[Problem to work on] In the listing below, start your output at the line with "end-users (if applicable)." and end it after the line with "communication with stakeholders.", copying every line exactly.

[Listed records]
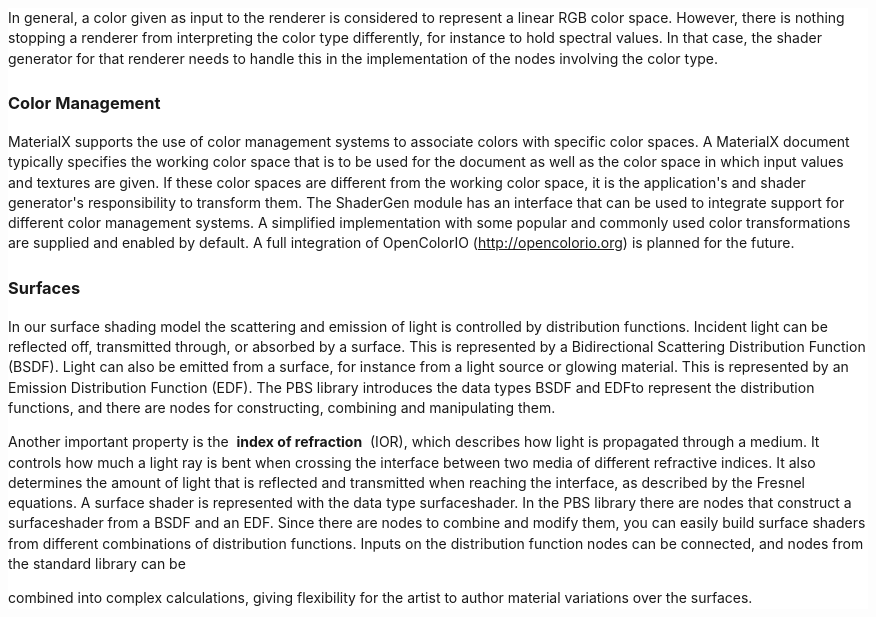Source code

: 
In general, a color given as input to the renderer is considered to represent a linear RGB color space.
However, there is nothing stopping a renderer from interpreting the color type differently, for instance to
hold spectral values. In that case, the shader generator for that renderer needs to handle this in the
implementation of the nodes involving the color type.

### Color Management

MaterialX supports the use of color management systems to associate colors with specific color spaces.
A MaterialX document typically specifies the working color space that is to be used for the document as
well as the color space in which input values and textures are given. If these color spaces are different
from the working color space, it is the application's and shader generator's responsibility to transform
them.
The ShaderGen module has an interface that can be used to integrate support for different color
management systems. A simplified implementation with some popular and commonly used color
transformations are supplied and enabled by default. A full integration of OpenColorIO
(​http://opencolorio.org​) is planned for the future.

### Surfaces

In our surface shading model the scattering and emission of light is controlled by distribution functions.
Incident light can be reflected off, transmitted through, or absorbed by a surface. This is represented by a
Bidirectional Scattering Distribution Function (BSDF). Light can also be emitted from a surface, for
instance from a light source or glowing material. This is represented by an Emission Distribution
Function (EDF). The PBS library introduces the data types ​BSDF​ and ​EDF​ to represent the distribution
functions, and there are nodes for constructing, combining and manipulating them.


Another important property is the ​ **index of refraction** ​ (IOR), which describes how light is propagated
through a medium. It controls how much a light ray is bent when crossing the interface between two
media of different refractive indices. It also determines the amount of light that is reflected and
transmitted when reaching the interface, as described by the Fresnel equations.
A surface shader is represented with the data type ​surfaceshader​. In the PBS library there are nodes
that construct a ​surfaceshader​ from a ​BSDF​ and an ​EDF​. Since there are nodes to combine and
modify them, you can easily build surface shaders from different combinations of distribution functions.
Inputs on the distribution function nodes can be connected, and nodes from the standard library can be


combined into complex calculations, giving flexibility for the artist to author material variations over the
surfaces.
==
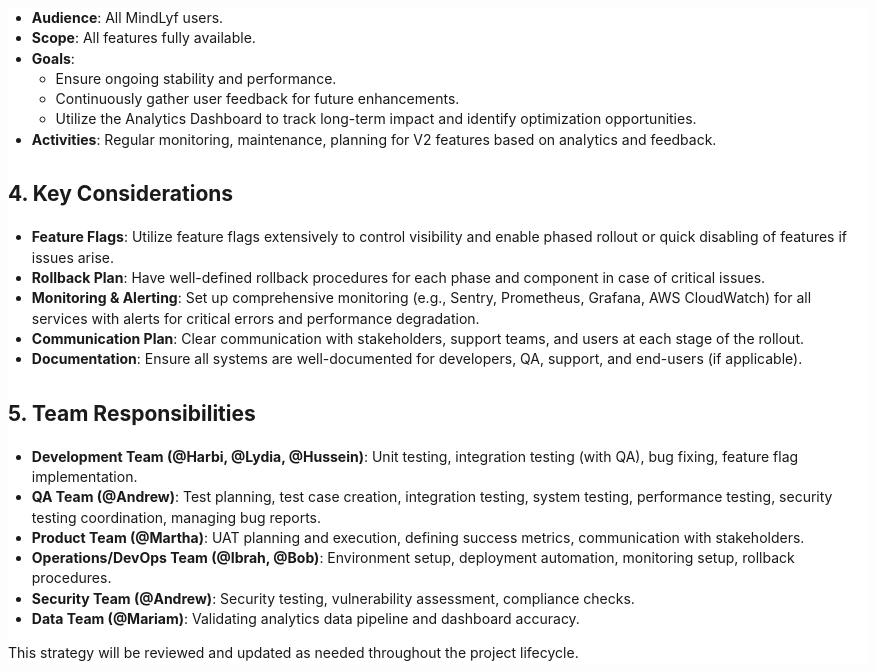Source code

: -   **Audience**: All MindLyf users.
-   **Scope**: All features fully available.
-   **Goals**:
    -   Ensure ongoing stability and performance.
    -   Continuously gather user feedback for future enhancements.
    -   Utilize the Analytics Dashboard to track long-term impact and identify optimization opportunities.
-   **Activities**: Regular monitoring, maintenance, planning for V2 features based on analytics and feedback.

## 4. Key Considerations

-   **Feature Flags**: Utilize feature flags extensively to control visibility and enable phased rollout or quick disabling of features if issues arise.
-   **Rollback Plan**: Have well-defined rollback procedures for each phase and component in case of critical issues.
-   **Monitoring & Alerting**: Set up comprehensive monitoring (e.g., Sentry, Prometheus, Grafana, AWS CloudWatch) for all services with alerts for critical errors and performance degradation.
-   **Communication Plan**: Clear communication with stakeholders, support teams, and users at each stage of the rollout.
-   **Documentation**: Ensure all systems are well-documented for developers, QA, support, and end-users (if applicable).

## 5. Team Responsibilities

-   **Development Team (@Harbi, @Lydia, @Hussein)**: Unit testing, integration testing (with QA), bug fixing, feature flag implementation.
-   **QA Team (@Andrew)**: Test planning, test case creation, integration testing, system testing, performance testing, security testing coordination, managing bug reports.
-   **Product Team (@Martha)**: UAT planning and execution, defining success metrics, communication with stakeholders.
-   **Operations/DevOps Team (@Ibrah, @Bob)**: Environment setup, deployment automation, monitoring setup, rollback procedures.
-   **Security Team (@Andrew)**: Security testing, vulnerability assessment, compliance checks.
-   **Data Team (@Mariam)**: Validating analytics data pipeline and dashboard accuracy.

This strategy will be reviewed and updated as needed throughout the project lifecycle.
==
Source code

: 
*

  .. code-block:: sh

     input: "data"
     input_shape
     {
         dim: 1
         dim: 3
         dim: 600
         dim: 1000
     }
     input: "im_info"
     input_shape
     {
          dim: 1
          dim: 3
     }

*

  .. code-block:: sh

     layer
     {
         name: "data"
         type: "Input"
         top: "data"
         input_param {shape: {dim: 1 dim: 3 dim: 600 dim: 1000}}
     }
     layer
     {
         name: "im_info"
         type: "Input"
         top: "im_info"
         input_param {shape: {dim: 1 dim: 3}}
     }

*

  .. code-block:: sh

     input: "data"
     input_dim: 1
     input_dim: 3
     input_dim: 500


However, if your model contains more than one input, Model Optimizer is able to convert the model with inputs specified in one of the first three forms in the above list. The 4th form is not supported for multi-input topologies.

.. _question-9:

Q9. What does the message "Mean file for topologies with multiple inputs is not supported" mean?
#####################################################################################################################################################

[Finished exercise]
-   **Documentation**: Ensure all systems are well-documented for developers, QA, support, and end-users (if applicable).

## 5. Team Responsibilities

-   **Development Team (@Harbi, @Lydia, @Hussein)**: Unit testing, integration testing (with QA), bug fixing, feature flag implementation.
-   **QA Team (@Andrew)**: Test planning, test case creation, integration testing, system testing, performance testing, security testing coordination, managing bug reports.
-   **Product Team (@Martha)**: UAT planning and execution, defining success metrics, communication with stakeholders.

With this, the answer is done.